PROVIDED ENTRIES:
--*--

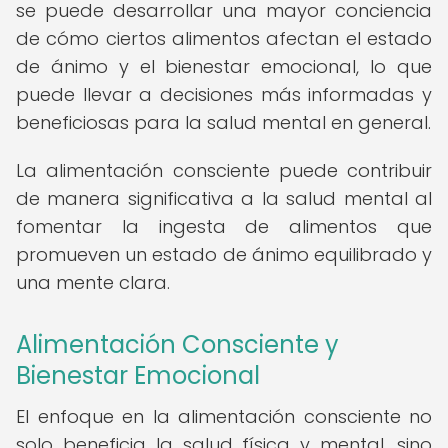
se puede desarrollar una mayor conciencia
de cómo ciertos alimentos afectan el estado
de ánimo y el bienestar emocional, lo que
puede llevar a decisiones más informadas y
beneficiosas para la salud mental en general.
La alimentación consciente puede contribuir
de manera significativa a la salud mental al
fomentar la ingesta de alimentos que
promueven un estado de ánimo equilibrado y
una mente clara.
Alimentación Consciente y
Bienestar Emocional
El enfoque en la alimentación consciente no
solo beneficia la salud física y mental, sino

--*--

WHAT THE TASK REQUIRES: Find the word "puede" in the listing above. Copy each line where it appears.

RESPONSE TO THIS TASK:
se puede desarrollar una mayor conciencia
puede llevar a decisiones más informadas y
La alimentación consciente puede contribuir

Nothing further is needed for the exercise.